MM: Why is translating experience into language more therapeutic – or should I say “differently therapeutic” – than visual arts or music?
CMG: Well, I do believe in the healing potential of all the arts. As an extremely amateur musician, I do songwriting with someone on a regular basis, and I do a lot of visual arts just for my own sanity. The thing about writing that really differentiates it is that for the most part we live with language on a moment-to-moment basis but not with the other arts. Most of us aren’t painting, composing scores or choreographing dances all the time. And even though you could say movement and motion is very close to dance, and we’re always moving, we live in language most of the time. It’s the way our minds work. It’s like language is our native country and that makes it far more accessible, effective a tool for finding our ways home to ourselves.

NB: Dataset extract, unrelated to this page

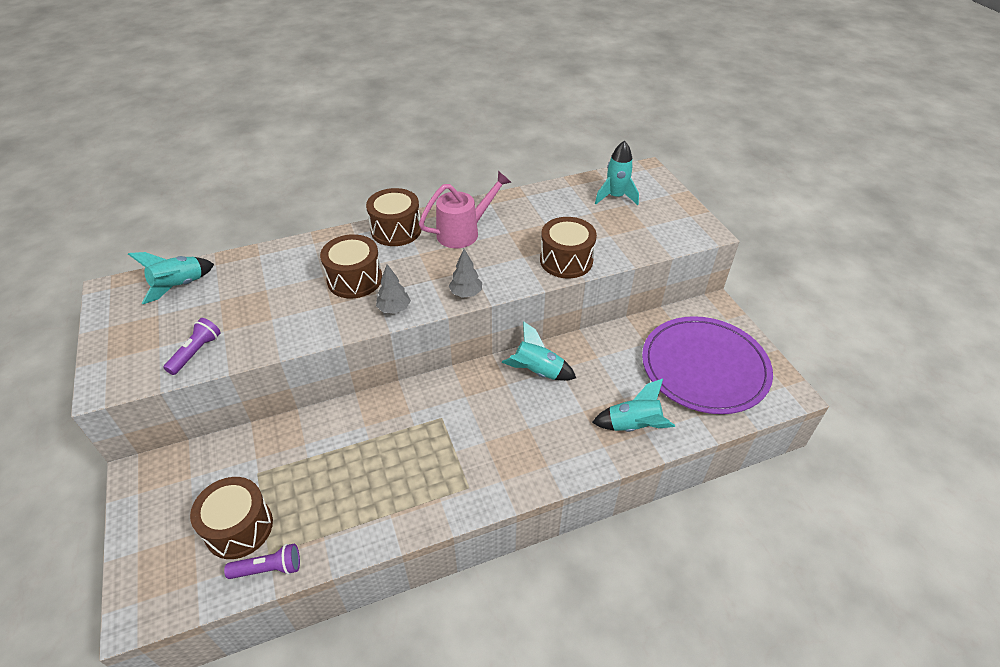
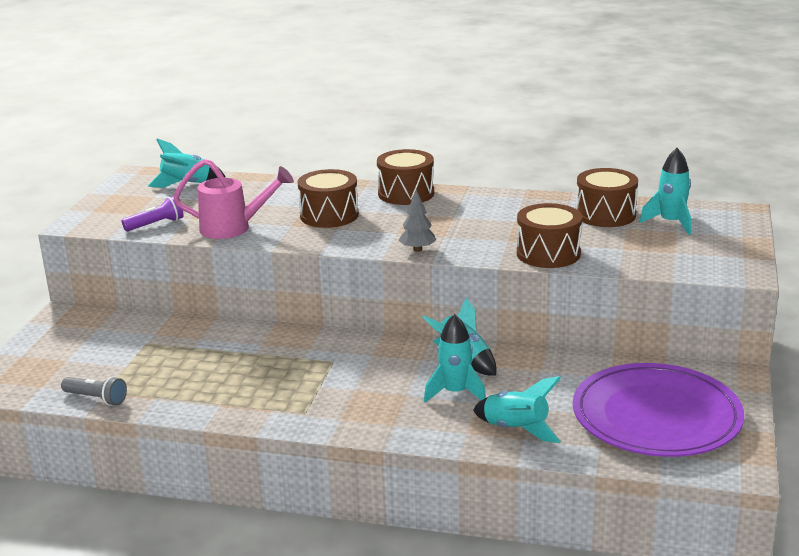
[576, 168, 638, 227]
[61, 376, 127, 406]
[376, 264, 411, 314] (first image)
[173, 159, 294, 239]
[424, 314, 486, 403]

MM: Language also helps us to step outside of our story and gain objectivity.
CMG: Absolutely. Whether we call it narrative therapy or narrative theory, mythology, revisionary mythology (which is what I wrote my dissertation on) or narrative medicine, we’re talking about stepping back enough to see what the storyline is. Is this story the true story of my soul? Is it a story where I’m being led forward in my life? Or is it a story that is making me push the river because of habit, fear, or old patterns? Writing is a wonderful tool to better see what the tools are.